Water Alternating Gas Experiment: Single Core
Water Alternating Gas Experiment : Composite Core
Permeability Experiment Using BPS-850 After WAG
Discussion

Figure 4.7 shows the graph of brine mass and pressure difference in relation to the time of brine injection before gas injection. From Figure 4.7 it can be seen that the core has become saturated with brine because the breakthrough of the first drop of brine from the outlet is in the early minutes. From Figure 4.8 we can observe that the core is saturated with brine because the breakthrough of the first drop of brine from the outlet is also in the early minutes.

The graph in Figure 4.8 also shows that the outflow rate gradually decreases at about 5 grams of brine. From Figure 4.9, we can see that the time required for the first drop of brine is about 5 minutes. Figure 4.10 is a plot of differential pressure versus time for brine injection prior to gas injection using a composite core.

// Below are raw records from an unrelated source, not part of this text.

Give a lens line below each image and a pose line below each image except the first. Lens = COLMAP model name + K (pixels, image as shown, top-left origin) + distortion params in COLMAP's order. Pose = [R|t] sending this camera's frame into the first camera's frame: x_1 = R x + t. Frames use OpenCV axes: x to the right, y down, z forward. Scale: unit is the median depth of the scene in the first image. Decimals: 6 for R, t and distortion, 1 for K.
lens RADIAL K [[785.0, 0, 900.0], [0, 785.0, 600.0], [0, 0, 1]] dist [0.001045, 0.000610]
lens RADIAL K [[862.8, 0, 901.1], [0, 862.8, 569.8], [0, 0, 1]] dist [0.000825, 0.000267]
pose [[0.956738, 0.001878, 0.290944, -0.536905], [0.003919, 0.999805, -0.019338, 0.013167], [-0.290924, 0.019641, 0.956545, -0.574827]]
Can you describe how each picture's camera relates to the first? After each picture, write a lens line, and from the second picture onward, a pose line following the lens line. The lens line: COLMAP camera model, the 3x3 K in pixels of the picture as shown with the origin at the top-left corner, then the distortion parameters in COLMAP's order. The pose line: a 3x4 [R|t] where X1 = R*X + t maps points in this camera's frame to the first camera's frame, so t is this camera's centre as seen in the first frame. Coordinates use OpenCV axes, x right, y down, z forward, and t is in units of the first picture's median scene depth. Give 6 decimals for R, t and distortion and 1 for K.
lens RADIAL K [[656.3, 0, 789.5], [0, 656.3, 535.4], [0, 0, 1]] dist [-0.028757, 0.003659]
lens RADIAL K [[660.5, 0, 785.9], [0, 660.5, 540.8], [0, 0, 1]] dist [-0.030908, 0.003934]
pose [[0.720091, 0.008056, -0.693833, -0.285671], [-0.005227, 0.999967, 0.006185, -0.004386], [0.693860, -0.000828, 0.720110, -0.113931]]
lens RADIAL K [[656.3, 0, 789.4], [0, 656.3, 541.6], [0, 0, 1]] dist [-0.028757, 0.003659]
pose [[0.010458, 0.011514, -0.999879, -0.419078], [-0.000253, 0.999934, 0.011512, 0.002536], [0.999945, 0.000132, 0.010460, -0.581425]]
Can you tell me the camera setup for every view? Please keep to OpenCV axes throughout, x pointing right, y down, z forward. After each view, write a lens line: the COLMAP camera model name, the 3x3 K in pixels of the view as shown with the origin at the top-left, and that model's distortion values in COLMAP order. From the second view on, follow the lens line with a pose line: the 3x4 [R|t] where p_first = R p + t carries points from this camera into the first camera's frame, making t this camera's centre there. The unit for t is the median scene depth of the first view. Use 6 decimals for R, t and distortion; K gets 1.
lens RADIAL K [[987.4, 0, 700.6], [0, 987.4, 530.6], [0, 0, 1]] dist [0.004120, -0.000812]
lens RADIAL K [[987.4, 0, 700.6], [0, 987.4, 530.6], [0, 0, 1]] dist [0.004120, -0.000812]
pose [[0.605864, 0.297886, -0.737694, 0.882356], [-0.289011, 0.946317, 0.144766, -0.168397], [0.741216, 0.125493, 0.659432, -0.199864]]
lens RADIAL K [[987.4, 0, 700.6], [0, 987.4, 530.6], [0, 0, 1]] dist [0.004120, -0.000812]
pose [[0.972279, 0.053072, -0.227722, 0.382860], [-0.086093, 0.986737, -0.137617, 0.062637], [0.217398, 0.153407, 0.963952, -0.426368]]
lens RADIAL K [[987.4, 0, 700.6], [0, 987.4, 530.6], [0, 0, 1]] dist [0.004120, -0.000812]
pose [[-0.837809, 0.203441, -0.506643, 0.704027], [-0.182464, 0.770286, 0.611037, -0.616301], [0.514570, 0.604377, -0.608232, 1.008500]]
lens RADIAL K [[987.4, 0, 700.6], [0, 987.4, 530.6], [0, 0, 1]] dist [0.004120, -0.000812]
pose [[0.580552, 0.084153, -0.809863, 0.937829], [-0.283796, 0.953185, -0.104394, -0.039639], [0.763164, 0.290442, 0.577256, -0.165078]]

Figure 4.10 also shows the brine mass recovery graph during brine injection when using a composite core. From the graph in Figure 4.10, we can see that the time required for the first drop of brine is longer compared to the graph in Figure 4.7. Figure 4.11 shows a graph of differential pressure versus time for gas injection into the composite core.

Figure 4.11 also shows the plot of mass of brine collected during gas injection for the composite core. Figure 4.12 shows the plot of differential pressure versus time during brine injection for the composite core. From figure 4.12, we can observe that the time taken for the first drop of brine is about 5 minutes.

From the figure 4.15 we can observe that for the composite core, the recovery flow rate of brine is slower compared to the single core. Based on figure 4.16, we could observe that the recovery for composite core yields a lower mass compared to single core. From the figure 4.17 we can note that for the composite core, the recovery flow rate of brine is slower compared to the single core.

Figure 4.18 shows the overall efficiency of each core in terms of brine recovery. It can be observed in Figure 4.18 that there is an overall stable brine recovery rate for brine injection before and after gas injection.